#### TASK DETAILS:
Reproduce the entries beneath exactly, without their images.

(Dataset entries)
------

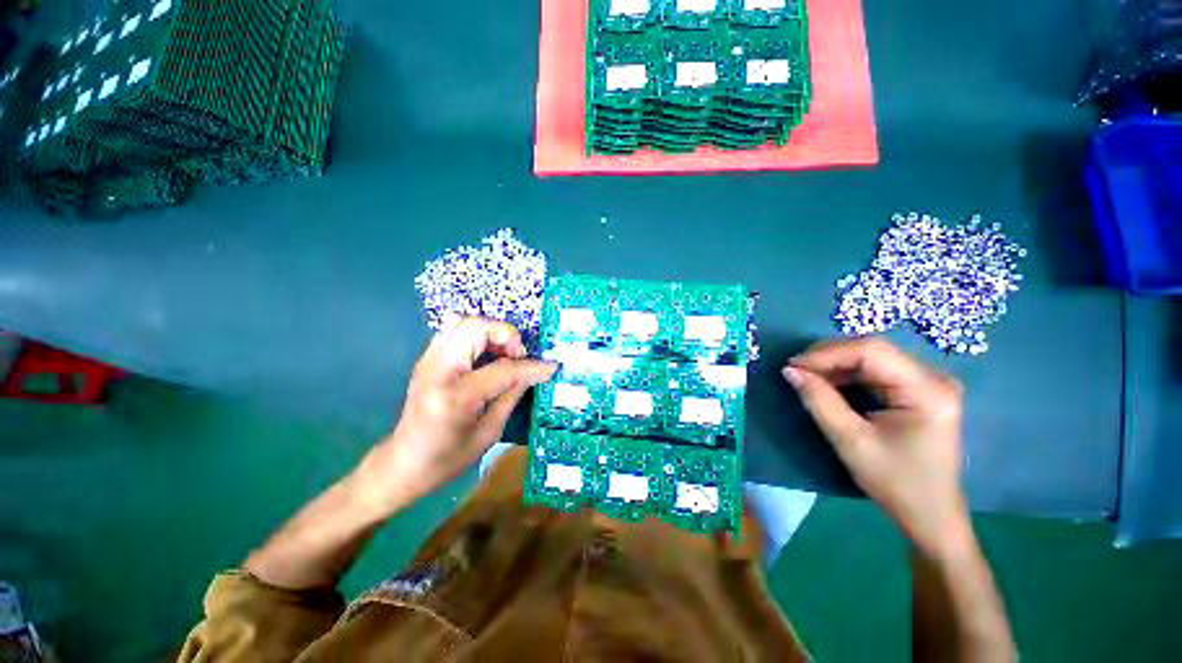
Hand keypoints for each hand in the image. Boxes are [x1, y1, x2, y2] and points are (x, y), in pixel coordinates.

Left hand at [351, 318, 555, 516]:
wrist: (402, 464)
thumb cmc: (447, 459)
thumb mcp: (489, 433)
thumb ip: (512, 395)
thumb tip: (534, 372)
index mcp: (455, 396)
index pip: (502, 368)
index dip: (531, 366)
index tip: (551, 366)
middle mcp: (437, 369)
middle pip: (474, 327)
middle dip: (505, 334)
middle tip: (518, 355)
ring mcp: (427, 360)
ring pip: (462, 321)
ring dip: (491, 332)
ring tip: (504, 353)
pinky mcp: (427, 359)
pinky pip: (455, 331)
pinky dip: (477, 335)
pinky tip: (487, 356)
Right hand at [784, 337, 969, 557]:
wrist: (930, 514)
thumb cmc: (895, 483)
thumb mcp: (851, 442)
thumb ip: (819, 401)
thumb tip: (790, 371)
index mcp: (927, 391)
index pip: (872, 351)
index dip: (828, 353)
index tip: (793, 366)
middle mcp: (933, 378)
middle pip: (873, 350)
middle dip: (829, 357)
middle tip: (796, 370)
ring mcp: (928, 383)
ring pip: (872, 357)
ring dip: (835, 364)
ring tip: (807, 376)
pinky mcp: (918, 390)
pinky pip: (876, 370)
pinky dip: (847, 374)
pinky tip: (829, 384)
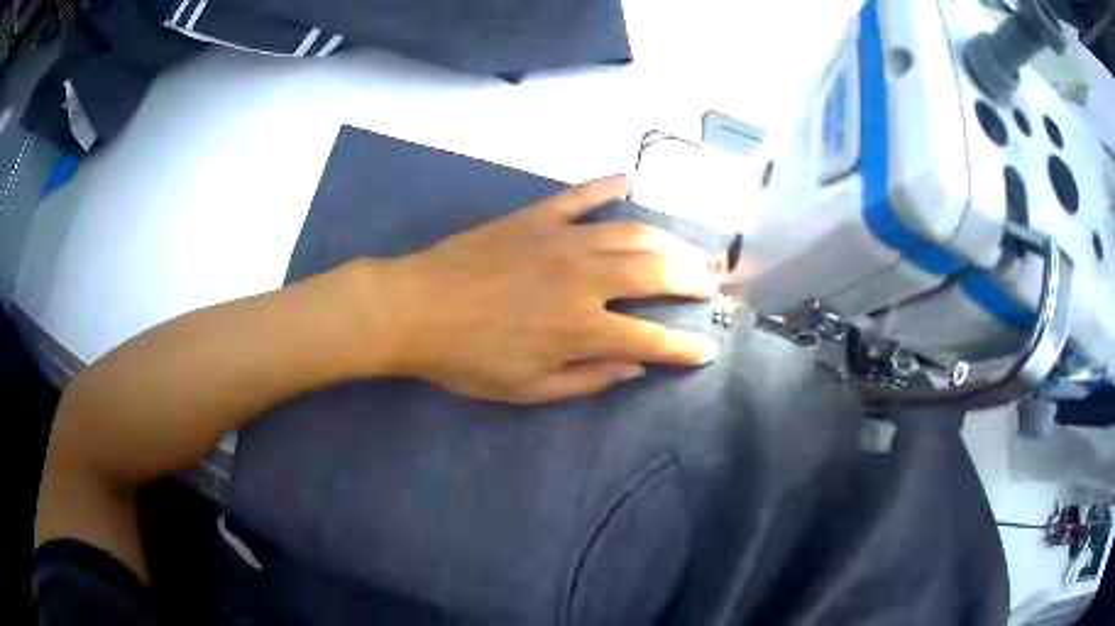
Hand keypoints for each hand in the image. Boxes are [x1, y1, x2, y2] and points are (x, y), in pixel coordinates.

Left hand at [373, 175, 721, 403]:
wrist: (414, 308)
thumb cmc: (467, 358)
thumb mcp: (527, 388)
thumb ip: (587, 378)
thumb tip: (634, 367)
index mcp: (582, 327)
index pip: (653, 338)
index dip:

------

#### OUTPUT FOR THIS EXERCISE:
Hand keypoints for each hand in the image. Boxes are [x1, y1, x2, y2] and points are (x, y), in pixel coordinates.

Left hand at [351, 318, 555, 516]:
wrist: (402, 464)
thumb cmc: (447, 459)
thumb mcp: (489, 433)
thumb ip: (512, 395)
thumb tip: (534, 372)
index mcp: (455, 396)
index pip: (502, 368)
index dip: (531, 366)
index tip: (551, 366)
middle mcp: (437, 369)
middle pip: (474, 327)
middle dip: (505, 334)
middle tip: (518, 355)
ring mcp: (427, 360)
ring pip: (462, 321)
ring dip: (491, 332)
ring tip: (504, 353)
pinky mcp: (427, 359)
pinky pip: (455, 331)
pinky dip: (477, 335)
pinky tip: (487, 356)
Right hand at [784, 337, 969, 557]:
wrist: (930, 514)
thumb cmc: (895, 483)
thumb mcp: (851, 442)
thumb ip: (819, 401)
thumb tip: (790, 371)
index mcp: (927, 391)
index pip: (872, 351)
index dip: (828, 353)
index tip: (793, 366)
middle mcp: (933, 378)
middle pip: (873, 350)
middle dip: (829, 357)
middle tip: (796, 370)
ring mcp: (928, 383)
ring pip: (872, 357)
ring dip: (835, 364)
ring tip: (807, 376)
pinky mcp: (918, 390)
pinky pip: (876, 370)
pinky dip: (847, 374)
pinky tip: (829, 384)
Hand keypoints for each hand in the image. Boxes are [x1, y1, x2, y2] and points are (x, y), in pixel coordinates.

Left hand at [373, 175, 721, 403]:
wrist: (414, 308)
thumb cmc: (467, 358)
thumb mcp: (527, 388)
thumb ip: (587, 378)
thumb tip: (634, 367)
index mcp: (582, 327)
index pip: (653, 338)
index dip:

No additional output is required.